Светлый фон

Берг и Веберн остались в Вене. Музыка обоих (равно как и Шенберга) была зачислена в разряд «дегенеративной». Берг в последние годы занимался созданием оперы «Лулу», но не успел ее закончить[1952]. Веберн, причисленный к «культурбольшевикам» и «еврейским прихвостням», давал частные лекции для небольшого числа участников и работал корректором и аранжировщиком в музыкальном издательстве[1953]. В 1938 году во время музыкального фестиваля в Дюссельдорфе открылась выставка под названием «Дегенеративная музыка» (Entartete Musik), в экспозиции которой подвергались осмеянию Шенберг, Берг, Веберн, Вайль, Шрекер, Кшенек, Хиндемит, Стравинский и еще ряд композиторов, преимущественно евреев[1954]. (Стравинский, опасаясь, что немецкий рынок после этого для его музыки будет закрыт, в серии писем своему немецкому издателю Вилли Штрекеру предоставил все возможные свидетельства того, что его музыка не дегенеративна и он не еврей, хотя уже было понятно, к чему идет дело, он эмигрировал в Америку в следующем году[1955]). Считается, что «дегенеративной» в глазах нацистов музыку Шенберга, Веберна и Берга сделала серийная техника; эту теорию развивает, в частности, Адорно, находя в двенадцатитоновом методе некий антиавторитарный потенциал[1956]. Как показывают факты, это сильное преувеличение: в нацистской Германии прекрасно себя чувствовали композиторы-сериалисты, такие как Пауль фон Кленау, который открыто называл свой метод «тоталитарным» и утверждал, что дисциплина ума, которой он требует, делает его «совершенно уместным в будущем национал-социалистическом мире»[1957]. Занесение при этом в список дегенеративной музыки Шенберга и его учеников можно объяснить обычным идеологическим бардаком, который всегда сопровождает авторитарные режимы, в этом смысле характерна рецепция идеологами нацистской Германии творчества Стравинского, о которой речь пойдет в соответствующей главе. Как бы то ни было, клеймо автора «дегенеративной музыки» или «культурного большевика» лишало перспектив на издание и исполнение музыки и, как следствие, каких-либо связанных с сочинительством доходов: вряд ли кто-то мог воспринимать такую ситуацию с восторгом.

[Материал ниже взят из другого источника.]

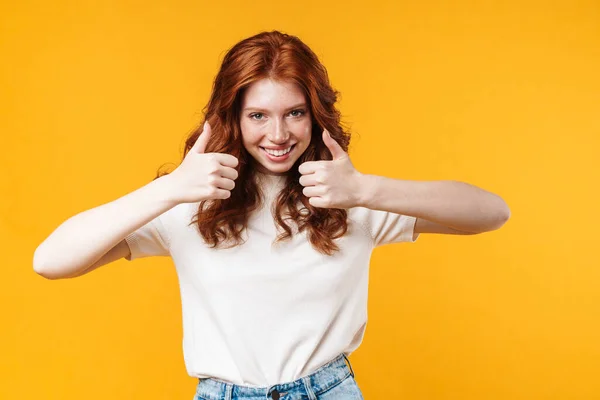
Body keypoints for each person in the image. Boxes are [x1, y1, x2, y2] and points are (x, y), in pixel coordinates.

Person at [33, 30, 510, 400]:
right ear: (233, 117)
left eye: (295, 113)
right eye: (258, 115)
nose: (278, 133)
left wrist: (365, 188)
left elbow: (491, 212)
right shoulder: (189, 203)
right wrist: (170, 188)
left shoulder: (346, 197)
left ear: (315, 114)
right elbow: (50, 261)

В этом контексте крайне странным представляется отношение к новой власти Веберна.

Entartete Musik

Веберн среди всех троих «канонических» нововенцев считается самым «трудным» композитором – он практически сразу при создании двенадцатитоновой системы, как пишет Адорно, «добровольно лишил себя очевиднейшего выигрыша, который имел от новой техники Шёнберг, – вновь обретенной возможности писать развернутые, организующие время произведения без применения тональных средств»[1958]. Он с самого начала тяготел к лаконизму музыкального языка, к предельной тематической и идейной концентрации материала, – недаром в десятые годы его считали едва ли не большим авангардистом, нежели Шенберга, «сверхрадикальным учеником своего учителя»[1959]. Именно предельная плотность, сжатость музыкальных текстур позволила ему приблизиться к собственно сериализму, в котором из серии выводится не только тематический, но и прочие структурные и качественные элементы композиции, и стать кумиром послевоенного поколения европейских авангардных композиторов, таких как Штокхаузен и Булез[1960]. Музыкальное наследие его невелико – в каталоге числится всего 31 опус и есть еще некоторое количество сочинений без номера опуса; если же учесть весьма скромную продолжительность большого числа его произведений, то оно и вовсе кажется эфемерным: полное собрание записей его сочинений, подготовленное Булезом, умещается на шести компакт-дисках[1961]. Многим этот факт позволил говорить о не о сугубо музыкальном, а скорее о конструктивно-методологическом (или, как говорит Адорно, «музыкально-стратегическом») влиянии его на последующие поколения[1962].